## Data shown
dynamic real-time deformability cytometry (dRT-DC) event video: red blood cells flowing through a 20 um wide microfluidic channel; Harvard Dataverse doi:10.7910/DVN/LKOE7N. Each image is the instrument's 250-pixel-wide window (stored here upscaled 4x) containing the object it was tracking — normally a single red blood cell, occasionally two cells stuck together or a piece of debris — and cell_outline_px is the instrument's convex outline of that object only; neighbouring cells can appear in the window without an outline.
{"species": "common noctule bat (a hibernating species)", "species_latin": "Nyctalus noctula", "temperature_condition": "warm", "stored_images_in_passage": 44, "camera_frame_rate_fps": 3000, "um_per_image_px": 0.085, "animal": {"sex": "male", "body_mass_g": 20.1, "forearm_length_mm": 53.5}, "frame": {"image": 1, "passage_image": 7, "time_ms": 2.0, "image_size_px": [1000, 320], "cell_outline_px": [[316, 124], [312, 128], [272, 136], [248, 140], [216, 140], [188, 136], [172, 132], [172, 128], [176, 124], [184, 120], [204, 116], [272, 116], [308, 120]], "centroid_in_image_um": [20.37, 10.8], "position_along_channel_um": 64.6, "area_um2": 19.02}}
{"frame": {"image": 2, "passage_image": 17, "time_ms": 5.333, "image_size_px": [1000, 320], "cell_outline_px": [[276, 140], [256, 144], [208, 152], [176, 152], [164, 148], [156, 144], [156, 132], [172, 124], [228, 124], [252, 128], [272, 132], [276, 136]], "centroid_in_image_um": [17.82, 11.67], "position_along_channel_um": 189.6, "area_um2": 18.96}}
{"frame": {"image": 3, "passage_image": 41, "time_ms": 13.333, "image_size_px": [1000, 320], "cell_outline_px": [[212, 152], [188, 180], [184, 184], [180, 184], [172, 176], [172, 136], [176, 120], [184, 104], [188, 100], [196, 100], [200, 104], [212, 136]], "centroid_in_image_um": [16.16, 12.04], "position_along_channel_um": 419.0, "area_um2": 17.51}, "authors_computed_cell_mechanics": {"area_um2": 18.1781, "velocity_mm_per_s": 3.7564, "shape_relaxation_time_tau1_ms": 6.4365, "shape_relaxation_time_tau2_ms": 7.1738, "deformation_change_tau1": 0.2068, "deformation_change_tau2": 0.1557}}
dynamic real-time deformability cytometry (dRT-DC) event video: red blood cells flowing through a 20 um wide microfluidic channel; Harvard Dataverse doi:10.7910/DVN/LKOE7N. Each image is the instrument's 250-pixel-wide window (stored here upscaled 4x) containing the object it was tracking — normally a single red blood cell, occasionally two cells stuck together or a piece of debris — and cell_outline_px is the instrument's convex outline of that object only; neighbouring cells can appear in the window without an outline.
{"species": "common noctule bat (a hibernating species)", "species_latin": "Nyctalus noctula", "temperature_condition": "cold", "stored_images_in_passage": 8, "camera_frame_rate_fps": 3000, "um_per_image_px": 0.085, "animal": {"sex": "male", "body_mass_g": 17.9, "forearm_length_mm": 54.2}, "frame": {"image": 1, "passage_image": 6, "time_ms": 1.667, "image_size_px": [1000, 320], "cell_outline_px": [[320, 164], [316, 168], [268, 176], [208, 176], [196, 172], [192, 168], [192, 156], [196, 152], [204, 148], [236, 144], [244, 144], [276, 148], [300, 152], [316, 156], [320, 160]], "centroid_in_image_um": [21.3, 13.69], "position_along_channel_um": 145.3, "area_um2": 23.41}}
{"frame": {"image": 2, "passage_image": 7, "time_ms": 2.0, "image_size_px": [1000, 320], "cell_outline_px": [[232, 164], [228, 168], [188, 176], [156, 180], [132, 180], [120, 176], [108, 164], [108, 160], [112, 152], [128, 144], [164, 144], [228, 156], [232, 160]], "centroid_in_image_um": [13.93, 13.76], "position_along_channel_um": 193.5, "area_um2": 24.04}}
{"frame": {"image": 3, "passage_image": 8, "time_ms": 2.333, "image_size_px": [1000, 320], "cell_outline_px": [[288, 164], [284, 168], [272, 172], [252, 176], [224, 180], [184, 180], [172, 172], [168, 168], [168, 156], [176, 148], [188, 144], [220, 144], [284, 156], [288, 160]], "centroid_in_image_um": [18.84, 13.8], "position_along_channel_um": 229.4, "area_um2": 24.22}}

## Aim
Repeat every record, exactly as written.

## Task response
dynamic real-time deformability cytometry (dRT-DC) event video: red blood cells flowing through a 20 um wide microfluidic channel; Harvard Dataverse doi:10.7910/DVN/LKOE7N. Each image is the instrument's 250-pixel-wide window (stored here upscaled 4x) containing the object it was tracking — normally a single red blood cell, occasionally two cells stuck together or a piece of debris — and cell_outline_px is the instrument's convex outline of that object only; neighbouring cells can appear in the window without an outline.
{"species": "common noctule bat (a hibernating species)", "species_latin": "Nyctalus noctula", "temperature_condition": "warm", "stored_images_in_passage": 44, "camera_frame_rate_fps": 3000, "um_per_image_px": 0.085, "animal": {"sex": "male", "body_mass_g": 20.1, "forearm_length_mm": 53.5}, "frame": {"image": 1, "passage_image": 7, "time_ms": 2.0, "image_size_px": [1000, 320], "cell_outline_px": [[316, 124], [312, 128], [272, 136], [248, 140], [216, 140], [188, 136], [172, 132], [172, 128], [176, 124], [184, 120], [204, 116], [272, 116], [308, 120]], "centroid_in_image_um": [20.37, 10.8], "position_along_channel_um": 64.6, "area_um2": 19.02}}
{"frame": {"image": 2, "passage_image": 17, "time_ms": 5.333, "image_size_px": [1000, 320], "cell_outline_px": [[276, 140], [256, 144], [208, 152], [176, 152], [164, 148], [156, 144], [156, 132], [172, 124], [228, 124], [252, 128], [272, 132], [276, 136]], "centroid_in_image_um": [17.82, 11.67], "position_along_channel_um": 189.6, "area_um2": 18.96}}
{"frame": {"image": 3, "passage_image": 41, "time_ms": 13.333, "image_size_px": [1000, 320], "cell_outline_px": [[212, 152], [188, 180], [184, 184], [180, 184], [172, 176], [172, 136], [176, 120], [184, 104], [188, 100], [196, 100], [200, 104], [212, 136]], "centroid_in_image_um": [16.16, 12.04], "position_along_channel_um": 419.0, "area_um2": 17.51}, "authors_computed_cell_mechanics": {"area_um2": 18.1781, "velocity_mm_per_s": 3.7564, "shape_relaxation_time_tau1_ms": 6.4365, "shape_relaxation_time_tau2_ms": 7.1738, "deformation_change_tau1": 0.2068, "deformation_change_tau2": 0.1557}}
dynamic real-time deformability cytometry (dRT-DC) event video: red blood cells flowing through a 20 um wide microfluidic channel; Harvard Dataverse doi:10.7910/DVN/LKOE7N. Each image is the instrument's 250-pixel-wide window (stored here upscaled 4x) containing the object it was tracking — normally a single red blood cell, occasionally two cells stuck together or a piece of debris — and cell_outline_px is the instrument's convex outline of that object only; neighbouring cells can appear in the window without an outline.
{"species": "common noctule bat (a hibernating species)", "species_latin": "Nyctalus noctula", "temperature_condition": "cold", "stored_images_in_passage": 8, "camera_frame_rate_fps": 3000, "um_per_image_px": 0.085, "animal": {"sex": "male", "body_mass_g": 17.9, "forearm_length_mm": 54.2}, "frame": {"image": 1, "passage_image": 6, "time_ms": 1.667, "image_size_px": [1000, 320], "cell_outline_px": [[320, 164], [316, 168], [268, 176], [208, 176], [196, 172], [192, 168], [192, 156], [196, 152], [204, 148], [236, 144], [244, 144], [276, 148], [300, 152], [316, 156], [320, 160]], "centroid_in_image_um": [21.3, 13.69], "position_along_channel_um": 145.3, "area_um2": 23.41}}
{"frame": {"image": 2, "passage_image": 7, "time_ms": 2.0, "image_size_px": [1000, 320], "cell_outline_px": [[232, 164], [228, 168], [188, 176], [156, 180], [132, 180], [120, 176], [108, 164], [108, 160], [112, 152], [128, 144], [164, 144], [228, 156], [232, 160]], "centroid_in_image_um": [13.93, 13.76], "position_along_channel_um": 193.5, "area_um2": 24.04}}
{"frame": {"image": 3, "passage_image": 8, "time_ms": 2.333, "image_size_px": [1000, 320], "cell_outline_px": [[288, 164], [284, 168], [272, 172], [252, 176], [224, 180], [184, 180], [172, 172], [168, 168], [168, 156], [176, 148], [188, 144], [220, 144], [284, 156], [288, 160]], "centroid_in_image_um": [18.84, 13.8], "position_along_channel_um": 229.4, "area_um2": 24.22}}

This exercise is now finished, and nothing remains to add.